TOKYO — Japan and Indonesia signed a pact on Tuesday allowing the transfer of Japanese defense equipment and technology to Jakarta as the two countries strengthen their military ties in the face of China’s increasingly assertive activity in the region.
The agreement came during “two plus two” security talks among the foreign and defense ministers of the two countries, which share concerns about China’s growing influence and territorial claims in the East and South China seas.
“It has become difficult to take for granted the premises that have supported the peace and prosperity of the international community,” Japanese Foreign Minister Toshimitsu Motegi said in opening remarks at the talks.
Motegi and Defense Minister Nobuo Kishi and their Indonesian counterparts, Retno Marsudi and Prabowo Subianto, also agreed to actively participate in multinational military exercises and jointly develop remote islands in the South China Sea.
The ministers “shared grave concern over the continuation and escalation of an attempt to change the status quo by force” and agreed on the importance of observing a rules-based maritime order and respect for international maritime laws, Japan’s Foreign Ministry said in a statement.

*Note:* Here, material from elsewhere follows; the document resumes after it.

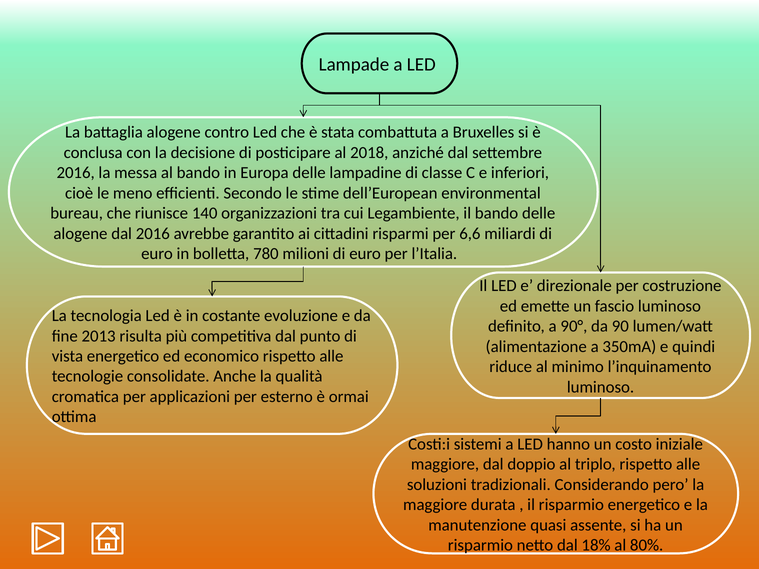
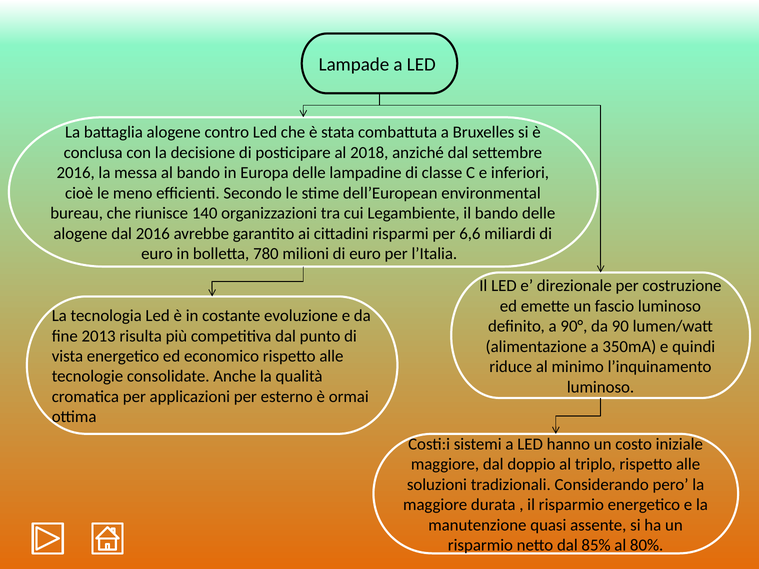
18%: 18% -> 85%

“Together we will maintain and strengthen a free and open maritime order,” Kishi said at a joint news conference after the talks. He said the two countries will speed up a decision on the details of Japanese exports of defense equipment to Indonesia.
The security talks come two weeks after Japan and its key ally, the United States, held security talks in which they condemned Chinese “coercion and aggression” toward its neighbors in Asia.
The Japanese and Indonesian ministers also shared “serious concern” over the killings of pro-democracy protestors by the Myanmar military, agreeing to closely cooperate in efforts to improve the situation in that country.